**Task prompt**:
For the entries below, return every line from the top through the line with "moderators and administrators." exactly as it stands, omitting pictures.

**Records shown**:
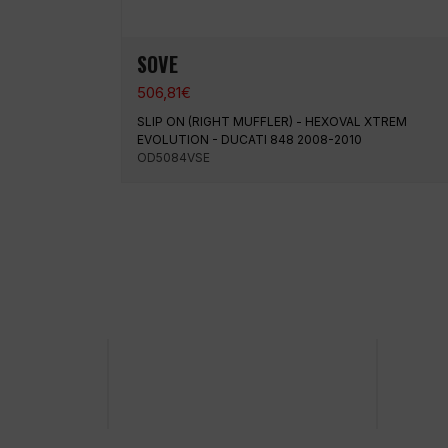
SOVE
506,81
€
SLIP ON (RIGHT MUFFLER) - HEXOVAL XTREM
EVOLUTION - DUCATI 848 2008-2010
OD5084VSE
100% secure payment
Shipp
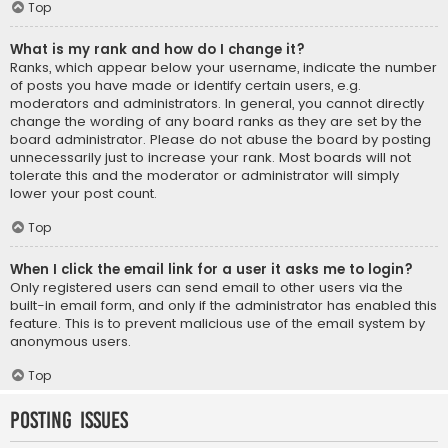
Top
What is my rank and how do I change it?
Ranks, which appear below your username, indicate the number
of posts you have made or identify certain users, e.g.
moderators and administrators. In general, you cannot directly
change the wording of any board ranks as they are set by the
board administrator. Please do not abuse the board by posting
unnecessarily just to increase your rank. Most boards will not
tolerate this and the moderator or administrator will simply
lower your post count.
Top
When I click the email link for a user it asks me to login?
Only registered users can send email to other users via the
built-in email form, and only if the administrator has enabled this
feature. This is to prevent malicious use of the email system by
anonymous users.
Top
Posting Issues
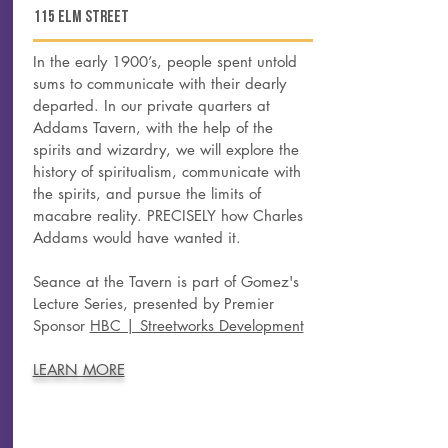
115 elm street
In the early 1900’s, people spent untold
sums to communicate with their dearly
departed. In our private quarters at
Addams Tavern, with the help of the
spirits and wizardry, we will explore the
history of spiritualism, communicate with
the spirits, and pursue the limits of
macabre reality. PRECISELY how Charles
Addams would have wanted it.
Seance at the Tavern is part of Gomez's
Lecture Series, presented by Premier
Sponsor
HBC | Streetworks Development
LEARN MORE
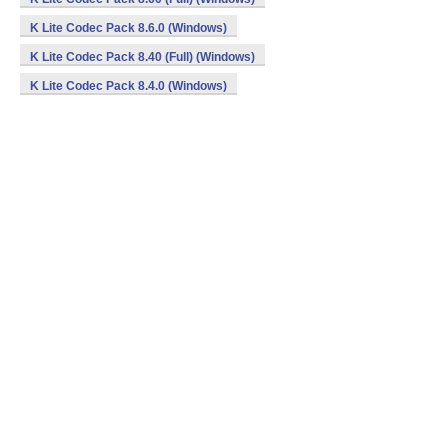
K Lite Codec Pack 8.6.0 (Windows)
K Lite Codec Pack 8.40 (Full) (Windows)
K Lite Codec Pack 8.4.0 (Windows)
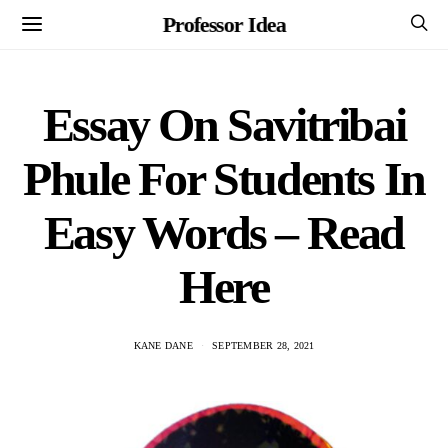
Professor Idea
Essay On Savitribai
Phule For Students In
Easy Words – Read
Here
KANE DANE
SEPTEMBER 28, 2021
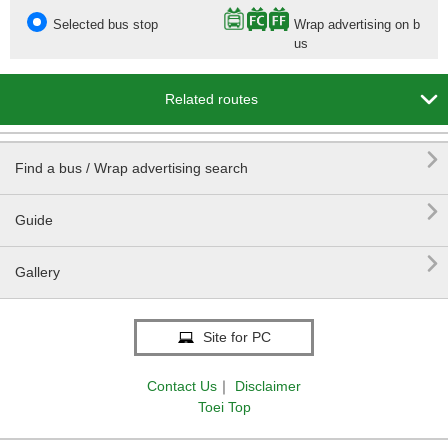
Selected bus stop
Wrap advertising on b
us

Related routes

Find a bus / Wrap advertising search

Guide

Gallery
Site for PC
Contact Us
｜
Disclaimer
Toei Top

**Output for this exercise**:
SOVE
506,81
€
SLIP ON (RIGHT MUFFLER) - HEXOVAL XTREM
EVOLUTION - DUCATI 848 2008-2010
OD5084VSE
100% secure payment
Shipp
Top
What is my rank and how do I change it?
Ranks, which appear below your username, indicate the number
of posts you have made or identify certain users, e.g.
moderators and administrators. In general, you cannot directly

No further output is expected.